**** Data provided

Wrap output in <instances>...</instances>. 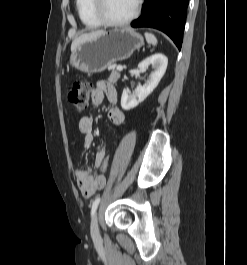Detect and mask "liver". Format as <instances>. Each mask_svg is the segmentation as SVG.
Masks as SVG:
<instances>
[{
    "mask_svg": "<svg viewBox=\"0 0 247 265\" xmlns=\"http://www.w3.org/2000/svg\"><path fill=\"white\" fill-rule=\"evenodd\" d=\"M102 33H104V31H93L90 33H86V34H82L80 35L78 38L74 39L72 44H71V51L74 50L79 44L92 39L98 35H101Z\"/></svg>",
    "mask_w": 247,
    "mask_h": 265,
    "instance_id": "1",
    "label": "liver"
}]
</instances>
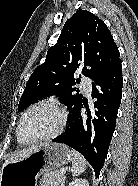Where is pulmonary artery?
<instances>
[{
  "mask_svg": "<svg viewBox=\"0 0 138 186\" xmlns=\"http://www.w3.org/2000/svg\"><path fill=\"white\" fill-rule=\"evenodd\" d=\"M81 84L85 92L89 95L92 91V80L89 77H84Z\"/></svg>",
  "mask_w": 138,
  "mask_h": 186,
  "instance_id": "obj_1",
  "label": "pulmonary artery"
}]
</instances>
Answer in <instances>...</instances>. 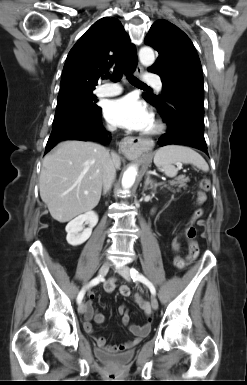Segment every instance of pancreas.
<instances>
[{"instance_id":"cf45deb5","label":"pancreas","mask_w":247,"mask_h":385,"mask_svg":"<svg viewBox=\"0 0 247 385\" xmlns=\"http://www.w3.org/2000/svg\"><path fill=\"white\" fill-rule=\"evenodd\" d=\"M188 181H189V178H187L185 175H180L174 180L170 181L169 184L170 186H178V188L180 189V188H186L187 187L186 183ZM164 187H167V185H165ZM168 189H170V187H168ZM179 189L177 191H179Z\"/></svg>"}]
</instances>
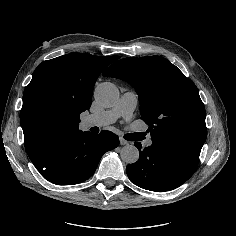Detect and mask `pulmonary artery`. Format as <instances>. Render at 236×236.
<instances>
[{"instance_id":"1","label":"pulmonary artery","mask_w":236,"mask_h":236,"mask_svg":"<svg viewBox=\"0 0 236 236\" xmlns=\"http://www.w3.org/2000/svg\"><path fill=\"white\" fill-rule=\"evenodd\" d=\"M138 104V95L134 91H128L122 94L118 101L109 110L103 112V116L108 118L109 122H114L118 118L123 117L126 120H130L134 110ZM152 145V140L147 139L145 146L149 147Z\"/></svg>"}]
</instances>
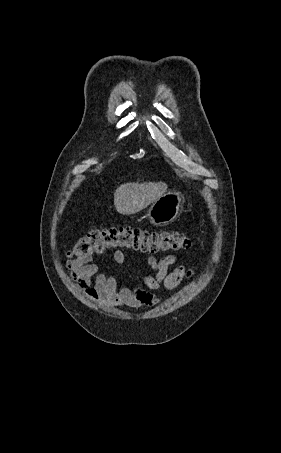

********

▸ Your instructions
Retype the records from the line containing "Render at 236×236." through the end of the records, keeping every character identical and omitting the pictures.

▸ Result of the task
Detect and mask `pulmonary artery`. Format as <instances>. Render at 236×236.
<instances>
[{"instance_id":"1","label":"pulmonary artery","mask_w":236,"mask_h":236,"mask_svg":"<svg viewBox=\"0 0 236 236\" xmlns=\"http://www.w3.org/2000/svg\"><path fill=\"white\" fill-rule=\"evenodd\" d=\"M138 104V95L134 91H128L122 94L118 101L109 110L103 112V116L108 118L109 122H114L118 118L123 117L126 120H130L134 110ZM152 145V140L147 139L145 146L149 147Z\"/></svg>"}]
</instances>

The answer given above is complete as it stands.